#### What is needed:
Copy out every line of the records below with no changes to any character.

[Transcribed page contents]
* * * * * * *

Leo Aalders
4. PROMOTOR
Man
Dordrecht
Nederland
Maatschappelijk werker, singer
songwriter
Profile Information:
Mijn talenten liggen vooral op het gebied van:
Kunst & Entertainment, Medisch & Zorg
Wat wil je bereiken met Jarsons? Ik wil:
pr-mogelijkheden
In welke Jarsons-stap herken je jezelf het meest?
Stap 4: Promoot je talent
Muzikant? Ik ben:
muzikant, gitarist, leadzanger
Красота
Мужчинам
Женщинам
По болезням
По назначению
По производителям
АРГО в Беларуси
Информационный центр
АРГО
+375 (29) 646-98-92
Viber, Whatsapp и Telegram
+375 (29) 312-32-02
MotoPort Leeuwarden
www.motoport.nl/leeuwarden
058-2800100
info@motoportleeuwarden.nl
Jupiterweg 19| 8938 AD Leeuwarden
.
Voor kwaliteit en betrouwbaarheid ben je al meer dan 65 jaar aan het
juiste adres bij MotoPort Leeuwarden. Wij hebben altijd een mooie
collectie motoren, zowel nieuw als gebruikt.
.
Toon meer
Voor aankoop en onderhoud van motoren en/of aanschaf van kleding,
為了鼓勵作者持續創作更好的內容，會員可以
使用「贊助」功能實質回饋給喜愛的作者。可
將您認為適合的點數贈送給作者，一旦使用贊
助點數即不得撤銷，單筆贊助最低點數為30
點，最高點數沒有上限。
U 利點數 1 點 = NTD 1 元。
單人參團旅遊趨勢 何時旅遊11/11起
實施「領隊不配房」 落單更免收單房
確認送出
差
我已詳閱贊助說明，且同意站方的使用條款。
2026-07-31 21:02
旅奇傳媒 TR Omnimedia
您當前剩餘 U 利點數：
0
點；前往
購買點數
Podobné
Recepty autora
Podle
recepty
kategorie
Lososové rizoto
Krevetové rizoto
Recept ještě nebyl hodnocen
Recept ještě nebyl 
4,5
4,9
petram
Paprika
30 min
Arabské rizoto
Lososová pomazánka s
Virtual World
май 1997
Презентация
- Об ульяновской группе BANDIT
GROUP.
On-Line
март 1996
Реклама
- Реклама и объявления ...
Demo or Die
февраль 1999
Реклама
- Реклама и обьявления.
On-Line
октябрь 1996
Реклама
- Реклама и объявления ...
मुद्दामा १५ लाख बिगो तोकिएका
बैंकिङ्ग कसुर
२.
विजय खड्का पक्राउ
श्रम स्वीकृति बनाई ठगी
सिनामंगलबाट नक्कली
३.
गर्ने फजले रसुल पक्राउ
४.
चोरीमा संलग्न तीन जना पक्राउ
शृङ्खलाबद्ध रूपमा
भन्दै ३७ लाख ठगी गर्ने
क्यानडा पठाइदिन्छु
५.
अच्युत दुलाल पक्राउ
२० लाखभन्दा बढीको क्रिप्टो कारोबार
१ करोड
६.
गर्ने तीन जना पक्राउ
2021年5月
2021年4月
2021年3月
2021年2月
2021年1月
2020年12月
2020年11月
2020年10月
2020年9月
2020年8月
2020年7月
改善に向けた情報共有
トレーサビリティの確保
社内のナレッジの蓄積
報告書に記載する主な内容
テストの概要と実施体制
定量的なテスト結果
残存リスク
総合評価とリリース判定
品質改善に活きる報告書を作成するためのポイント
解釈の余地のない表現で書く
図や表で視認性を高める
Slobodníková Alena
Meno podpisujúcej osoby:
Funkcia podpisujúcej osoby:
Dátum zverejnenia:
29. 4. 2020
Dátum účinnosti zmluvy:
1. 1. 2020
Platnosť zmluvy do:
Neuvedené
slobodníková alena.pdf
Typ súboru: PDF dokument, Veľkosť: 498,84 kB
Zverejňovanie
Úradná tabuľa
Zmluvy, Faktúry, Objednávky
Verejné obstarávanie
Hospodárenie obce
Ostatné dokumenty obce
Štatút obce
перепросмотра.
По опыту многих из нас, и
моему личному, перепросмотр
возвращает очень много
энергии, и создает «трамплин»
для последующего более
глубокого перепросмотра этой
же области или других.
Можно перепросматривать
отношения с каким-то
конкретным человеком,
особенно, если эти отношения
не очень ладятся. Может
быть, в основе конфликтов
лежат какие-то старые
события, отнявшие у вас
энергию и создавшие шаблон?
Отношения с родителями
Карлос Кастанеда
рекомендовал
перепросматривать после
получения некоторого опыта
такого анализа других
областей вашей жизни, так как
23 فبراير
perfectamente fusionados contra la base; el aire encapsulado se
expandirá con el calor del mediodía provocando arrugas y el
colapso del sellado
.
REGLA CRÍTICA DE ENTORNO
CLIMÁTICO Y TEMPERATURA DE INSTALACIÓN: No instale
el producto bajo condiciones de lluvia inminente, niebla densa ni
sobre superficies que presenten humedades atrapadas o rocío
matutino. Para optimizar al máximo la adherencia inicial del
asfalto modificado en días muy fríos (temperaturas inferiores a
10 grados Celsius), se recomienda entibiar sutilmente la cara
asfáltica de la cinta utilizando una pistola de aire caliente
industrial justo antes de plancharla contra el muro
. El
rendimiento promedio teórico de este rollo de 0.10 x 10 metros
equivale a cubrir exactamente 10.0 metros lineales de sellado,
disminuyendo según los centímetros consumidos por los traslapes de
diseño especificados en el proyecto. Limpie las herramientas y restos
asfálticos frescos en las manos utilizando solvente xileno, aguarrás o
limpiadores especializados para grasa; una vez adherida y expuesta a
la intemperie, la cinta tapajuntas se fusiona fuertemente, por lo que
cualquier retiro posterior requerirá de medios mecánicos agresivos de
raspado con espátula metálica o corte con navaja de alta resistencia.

* * * * * * *

#### Problem solution:
Leo Aalders
4. PROMOTOR
Man
Dordrecht
Nederland
Maatschappelijk werker, singer
songwriter
Profile Information:
Mijn talenten liggen vooral op het gebied van:
Kunst & Entertainment, Medisch & Zorg
Wat wil je bereiken met Jarsons? Ik wil:
pr-mogelijkheden
In welke Jarsons-stap herken je jezelf het meest?
Stap 4: Promoot je talent
Muzikant? Ik ben:
muzikant, gitarist, leadzanger
Красота
Мужчинам
Женщинам
По болезням
По назначению
По производителям
АРГО в Беларуси
Информационный центр
АРГО
+375 (29) 646-98-92
Viber, Whatsapp и Telegram
+375 (29) 312-32-02
MotoPort Leeuwarden
www.motoport.nl/leeuwarden
058-2800100
info@motoportleeuwarden.nl
Jupiterweg 19| 8938 AD Leeuwarden
.
Voor kwaliteit en betrouwbaarheid ben je al meer dan 65 jaar aan het
juiste adres bij MotoPort Leeuwarden. Wij hebben altijd een mooie
collectie motoren, zowel nieuw als gebruikt.
.
Toon meer
Voor aankoop en onderhoud van motoren en/of aanschaf van kleding,
為了鼓勵作者持續創作更好的內容，會員可以
使用「贊助」功能實質回饋給喜愛的作者。可
將您認為適合的點數贈送給作者，一旦使用贊
助點數即不得撤銷，單筆贊助最低點數為30
點，最高點數沒有上限。
U 利點數 1 點 = NTD 1 元。
單人參團旅遊趨勢 何時旅遊11/11起
實施「領隊不配房」 落單更免收單房
確認送出
差
我已詳閱贊助說明，且同意站方的使用條款。
2026-07-31 21:02
旅奇傳媒 TR Omnimedia
您當前剩餘 U 利點數：
0
點；前往
購買點數
Podobné
Recepty autora
Podle
recepty
kategorie
Lososové rizoto
Krevetové rizoto
Recept ještě nebyl hodnocen
Recept ještě nebyl 
4,5
4,9
petram
Paprika
30 min
Arabské rizoto
Lososová pomazánka s
Virtual World
май 1997
Презентация
- Об ульяновской группе BANDIT
GROUP.
On-Line
март 1996
Реклама
- Реклама и объявления ...
Demo or Die
февраль 1999
Реклама
- Реклама и обьявления.
On-Line
октябрь 1996
Реклама
- Реклама и объявления ...
मुद्दामा १५ लाख बिगो तोकिएका
बैंकिङ्ग कसुर
२.
विजय खड्का पक्राउ
श्रम स्वीकृति बनाई ठगी
सिनामंगलबाट नक्कली
३.
गर्ने फजले रसुल पक्राउ
४.
चोरीमा संलग्न तीन जना पक्राउ
शृङ्खलाबद्ध रूपमा
भन्दै ३७ लाख ठगी गर्ने
क्यानडा पठाइदिन्छु
५.
अच्युत दुलाल पक्राउ
२० लाखभन्दा बढीको क्रिप्टो कारोबार
१ करोड
६.
गर्ने तीन जना पक्राउ
2021年5月
2021年4月
2021年3月
2021年2月
2021年1月
2020年12月
2020年11月
2020年10月
2020年9月
2020年8月
2020年7月
改善に向けた情報共有
トレーサビリティの確保
社内のナレッジの蓄積
報告書に記載する主な内容
テストの概要と実施体制
定量的なテスト結果
残存リスク
総合評価とリリース判定
品質改善に活きる報告書を作成するためのポイント
解釈の余地のない表現で書く
図や表で視認性を高める
Slobodníková Alena
Meno podpisujúcej osoby:
Funkcia podpisujúcej osoby:
Dátum zverejnenia:
29. 4. 2020
Dátum účinnosti zmluvy:
1. 1. 2020
Platnosť zmluvy do:
Neuvedené
slobodníková alena.pdf
Typ súboru: PDF dokument, Veľkosť: 498,84 kB
Zverejňovanie
Úradná tabuľa
Zmluvy, Faktúry, Objednávky
Verejné obstarávanie
Hospodárenie obce
Ostatné dokumenty obce
Štatút obce
перепросмотра.
По опыту многих из нас, и
моему личному, перепросмотр
возвращает очень много
энергии, и создает «трамплин»
для последующего более
глубокого перепросмотра этой
же области или других.
Можно перепросматривать
отношения с каким-то
конкретным человеком,
особенно, если эти отношения
не очень ладятся. Может
быть, в основе конфликтов
лежат какие-то старые
события, отнявшие у вас
энергию и создавшие шаблон?
Отношения с родителями
Карлос Кастанеда
рекомендовал
перепросматривать после
получения некоторого опыта
такого анализа других
областей вашей жизни, так как
23 فبراير
perfectamente fusionados contra la base; el aire encapsulado se
expandirá con el calor del mediodía provocando arrugas y el
colapso del sellado
.
REGLA CRÍTICA DE ENTORNO
CLIMÁTICO Y TEMPERATURA DE INSTALACIÓN: No instale
el producto bajo condiciones de lluvia inminente, niebla densa ni
sobre superficies que presenten humedades atrapadas o rocío
matutino. Para optimizar al máximo la adherencia inicial del
asfalto modificado en días muy fríos (temperaturas inferiores a
10 grados Celsius), se recomienda entibiar sutilmente la cara
asfáltica de la cinta utilizando una pistola de aire caliente
industrial justo antes de plancharla contra el muro
. El
rendimiento promedio teórico de este rollo de 0.10 x 10 metros
equivale a cubrir exactamente 10.0 metros lineales de sellado,
disminuyendo según los centímetros consumidos por los traslapes de
diseño especificados en el proyecto. Limpie las herramientas y restos
asfálticos frescos en las manos utilizando solvente xileno, aguarrás o
limpiadores especializados para grasa; una vez adherida y expuesta a
la intemperie, la cinta tapajuntas se fusiona fuertemente, por lo que
cualquier retiro posterior requerirá de medios mecánicos agresivos de
raspado con espátula metálica o corte con navaja de alta resistencia.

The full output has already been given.